▸ Task directions: Output the rows below verbatim, leaving out the pictures.

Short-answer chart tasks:
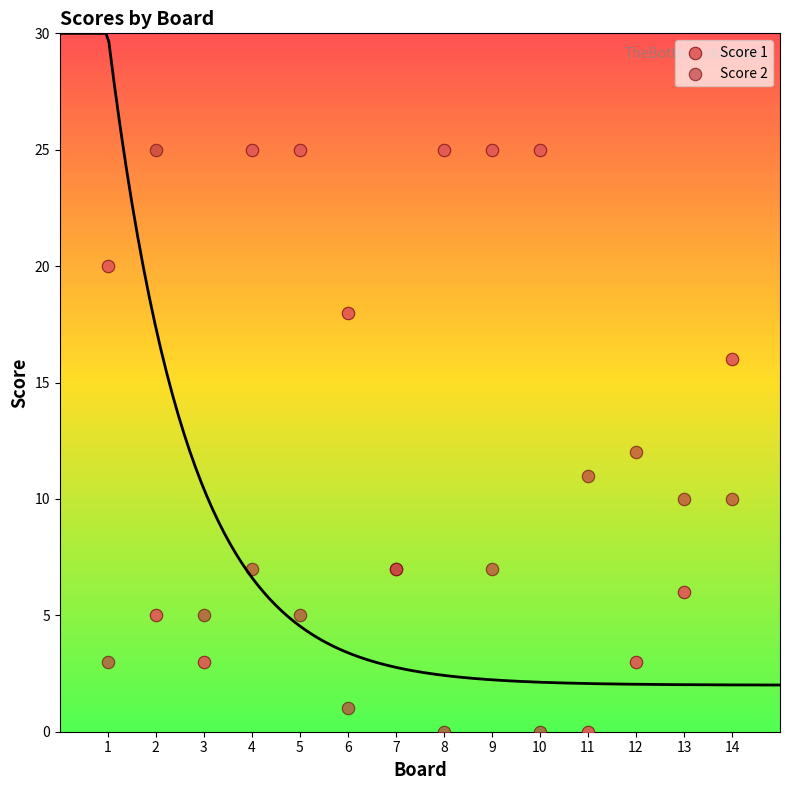

What is the X range (max minus min) for the scatter plot?

13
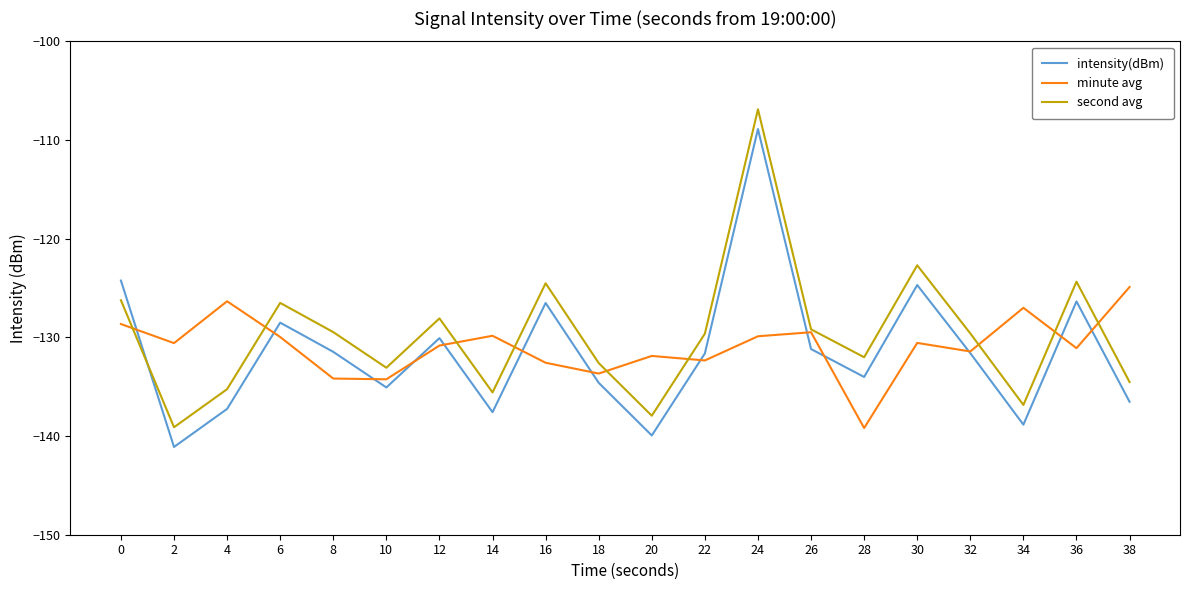

Count the number of data series in this chart.

3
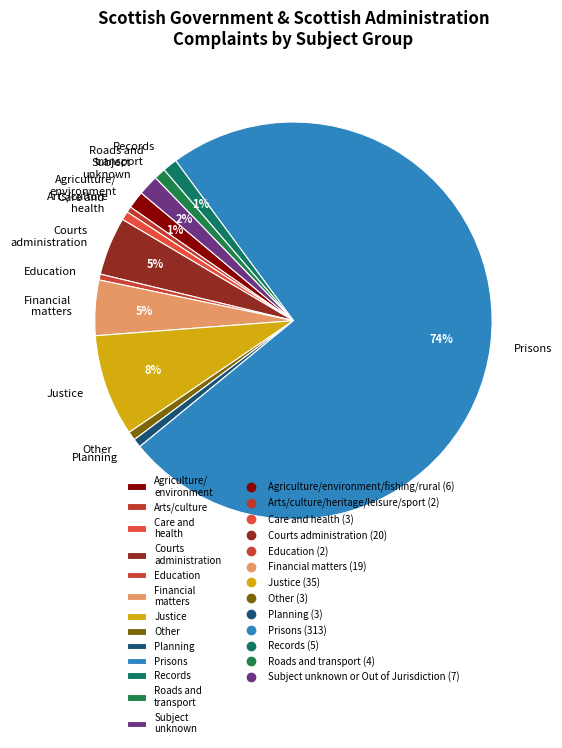

Approximately how many times larger is the value at Records compared to Education?

2.5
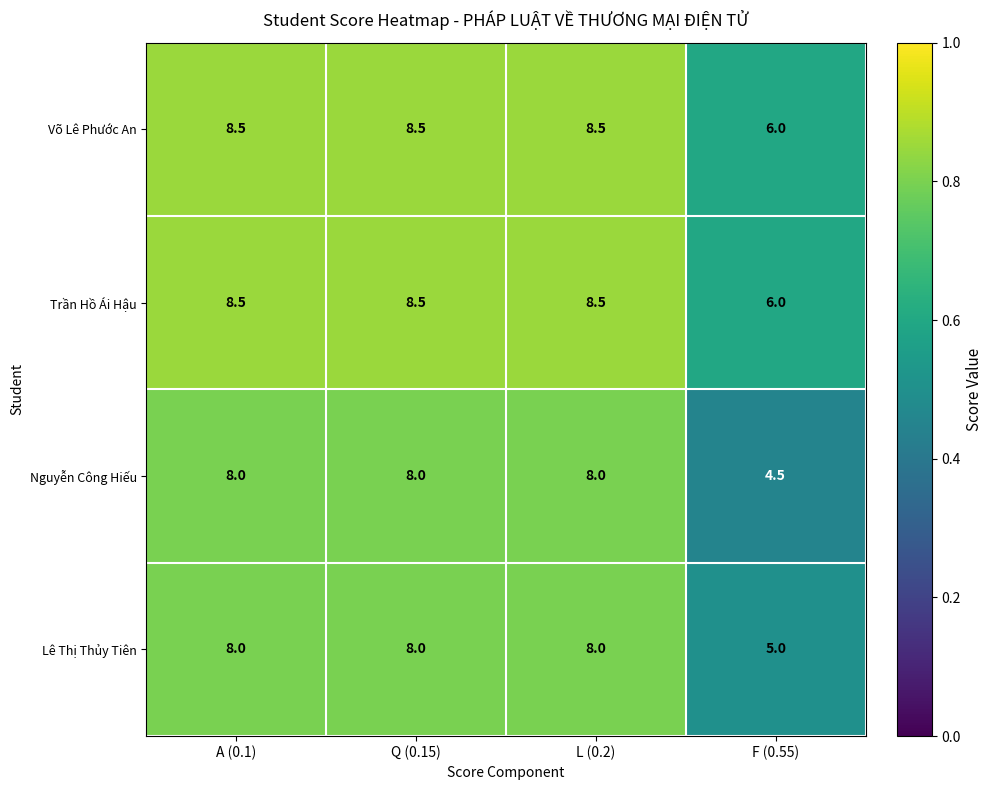

What is the sum of all Lê Thị Thủy Tiên values?

29.0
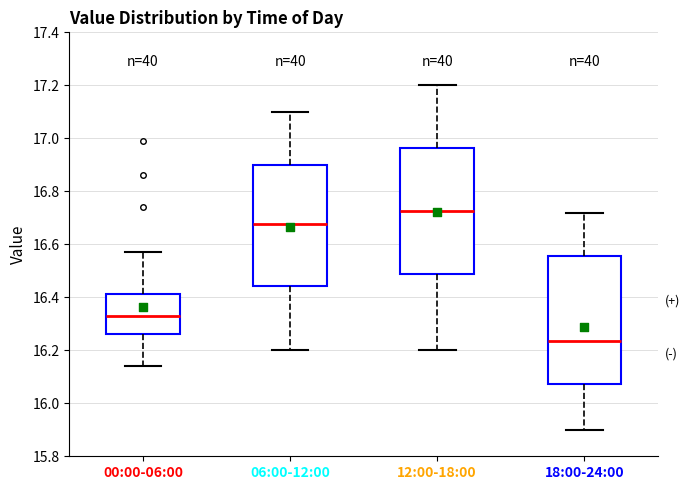

Reading left to right, transcribe this box plot: for each box, give where its median line is, the range the box spans, and where its two whiskers end, as read against the y-axis. The values are not printed on the chart, so give them approximately, as read against the axis.

00:00-06:00: median 16.34, box 16.26 to 16.42, whiskers 16.14 to 16.58
06:00-12:00: median 16.68, box 16.44 to 16.90, whiskers 16.20 to 17.10
12:00-18:00: median 16.72, box 16.48 to 16.96, whiskers 16.20 to 17.20
18:00-24:00: median 16.24, box 16.08 to 16.56, whiskers 15.90 to 16.72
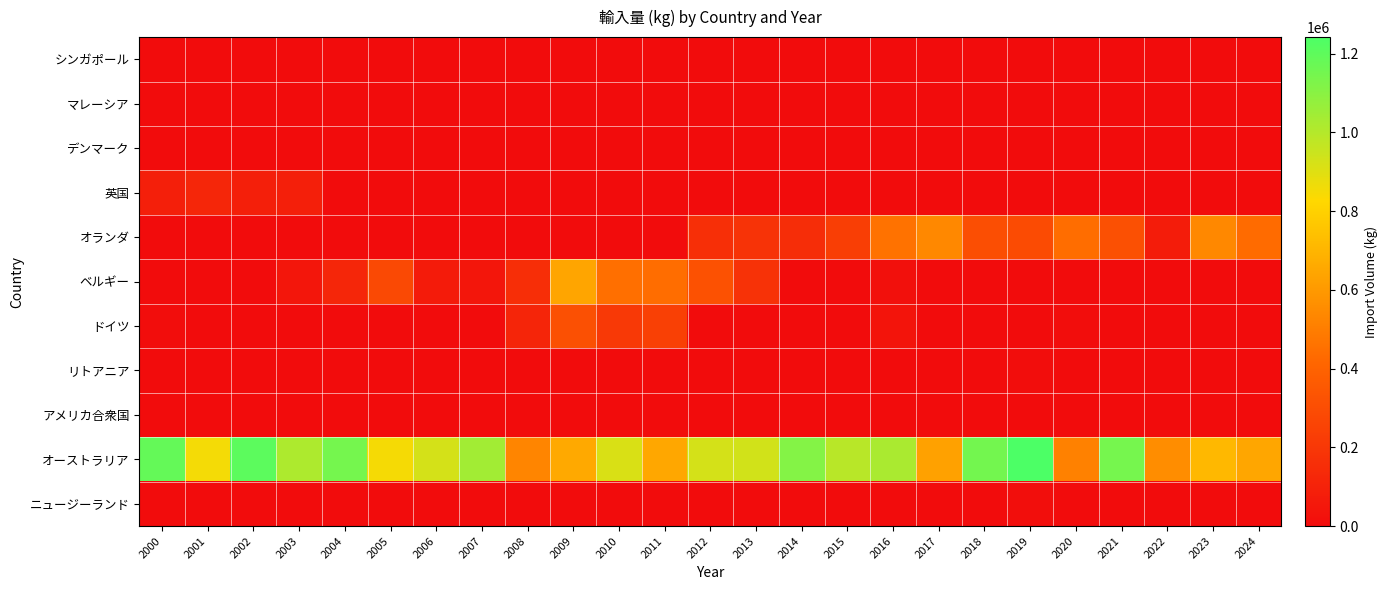

What is the spread (max minus min) of values at 2020?

513280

▸ Response box:
What is the X range (max minus min) for the scatter plot?

13

Count the number of data series in this chart.

3

Approximately how many times larger is the value at Records compared to Education?

2.5

What is the sum of all Lê Thị Thủy Tiên values?

29.0

Reading left to right, transcribe this box plot: for each box, give where its median line is, the range the box spans, and where its two whiskers end, as read against the y-axis. The values are not printed on the chart, so give them approximately, as read against the axis.

00:00-06:00: median 16.34, box 16.26 to 16.42, whiskers 16.14 to 16.58
06:00-12:00: median 16.68, box 16.44 to 16.90, whiskers 16.20 to 17.10
12:00-18:00: median 16.72, box 16.48 to 16.96, whiskers 16.20 to 17.20
18:00-24:00: median 16.24, box 16.08 to 16.56, whiskers 15.90 to 16.72

What is the spread (max minus min) of values at 2020?

513280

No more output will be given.